Given passage.
Episcopal and European churches seek to fortify ecumenical bonds

May 16, 2011

Utrecht,
Netherlands, May 16 (ENInews)--Two Christian denominations in Europe -- one in
full communion with the Episcopal Church and the other exploring the potential
for such a relationship -- welcomed Episcopal Church Presiding Bishop
Katharine Jefferts Schori for key talks and a keynote
address.

Following a three-day visit to the (Lutheran) Church of
Sweden, with which the Episcopal Church is hoping to formalize a
full-communion partnership, Jefferts Schori traveled to Utrecht in the
Netherlands to deliver the annual Quasimodo Lecture, hosted by the Old
Catholic Church, Episcopal News Service reports.

The Episcopal Church
entered into full communion with the Old Catholic Churches of the Union of
Utrecht on the basis of the Bonn Agreement in 1934. The Old Catholic Church
consists of several national churches in Europe -- located in the Netherlands,
Germany, Switzerland, Austria, the Czech Republic, and Poland -- that could
not accept the definition of papal infallibility presented by the first
Vatican Council in 1870.

Archbishop Joris Vercammen of the Old Catholic
Church told ENS that cooperation between his church, the Episcopal Church and
the Church of England -- all of which have a presence in Europe -- is
"essential for contributing to the gospel" on the continent.

"It's
important to really enter into one another's theology and that is where you
will really find more unity," he said. "Churches must collaborate more with
one another, and that means tearing down boundaries, which is very possible
between Anglicans and Old Catholics."

The Convocation of Episcopal
Churches in Europe serves a culturally diverse demographic of Christians in 20
parishes and missions throughout Austria, Belgium, France, Germany, Italy and
Switzerland.

"It's all about celebrating our full communion," Vercammen
said, "and it's important that we have the opportunity to witness the life of
the Episcopal Church. We are not that far away from each other and we are
struggling with the same issues. Such a visit also provides an opportunity for
solidarity."

But Vercammen acknowledged that more creativity is needed
in dealing with overlapping jurisdictions. The Church of England's Diocese in
Europe also includes parishes throughout the continent. "We need more concrete
initiatives," such as common searches for church leadership to serve across
jurisdictions, he said.

Recorded information.
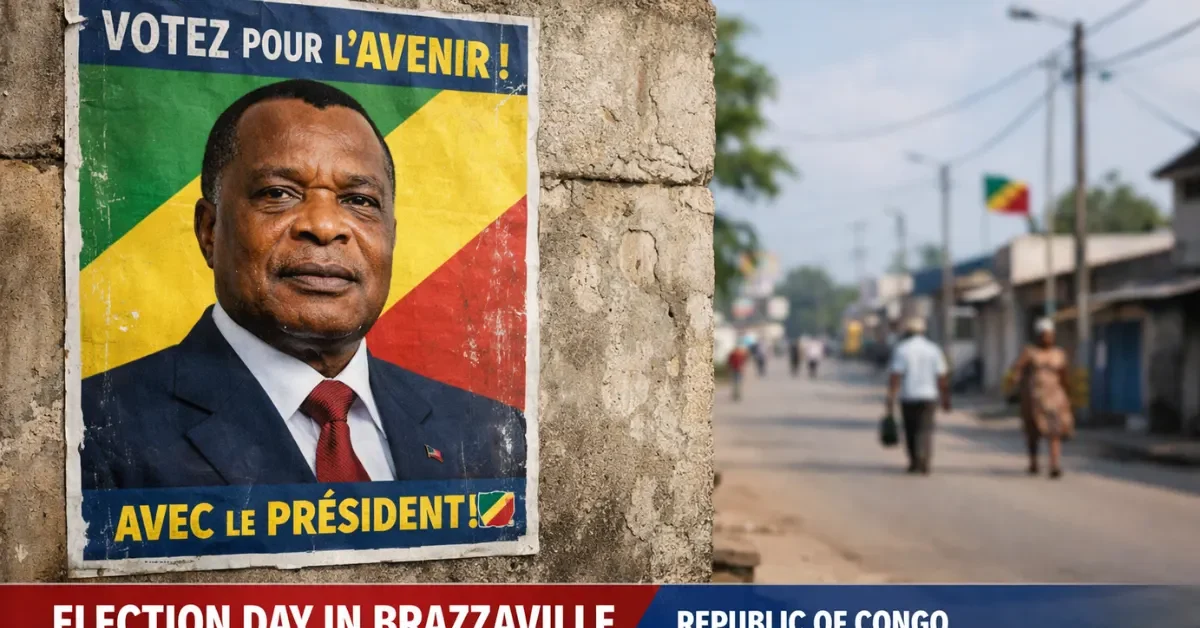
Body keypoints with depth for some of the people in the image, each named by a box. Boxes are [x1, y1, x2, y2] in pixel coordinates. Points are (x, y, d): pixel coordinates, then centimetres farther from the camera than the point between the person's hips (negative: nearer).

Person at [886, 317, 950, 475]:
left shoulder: (901, 349, -4)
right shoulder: (933, 349, 3)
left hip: (908, 398, -1)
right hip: (928, 397, 1)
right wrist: (945, 399, 11)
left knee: (911, 431, 13)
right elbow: (942, 377, 3)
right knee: (926, 429, -2)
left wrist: (891, 399, -10)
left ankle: (915, 463, 22)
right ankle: (924, 458, -24)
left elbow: (895, 376, -11)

Tasks.
1. From the article on the Episcopal and European churches, reproduce the passage from "But Vercammen acknowledged" up to and including "jurisdictions, he said.".
2. In the article on the Episcopal and European churches, why does Archbishop Vercammen say it is important to really enter into one another's theology? Answer in one to three sentences.
3. According to the article on the Episcopal and European churches, in what year did the Episcopal Church enter into full communion with the Old Catholic Churches of the Union of Utrecht?

Exercise results.
1.
But Vercammen acknowledged that more creativity is needed
in dealing with overlapping jurisdictions. The Church of England's Diocese in
Europe also includes parishes throughout the continent. "We need more concrete
initiatives," such as common searches for church leadership to serve across
jurisdictions, he said.

2. He says that is where the churches will really find more unity. He adds that churches must collaborate more with one another, which means tearing down boundaries, and he calls that very possible between Anglicans and Old Catholics.

3. In 1934, on the basis of the Bonn Agreement.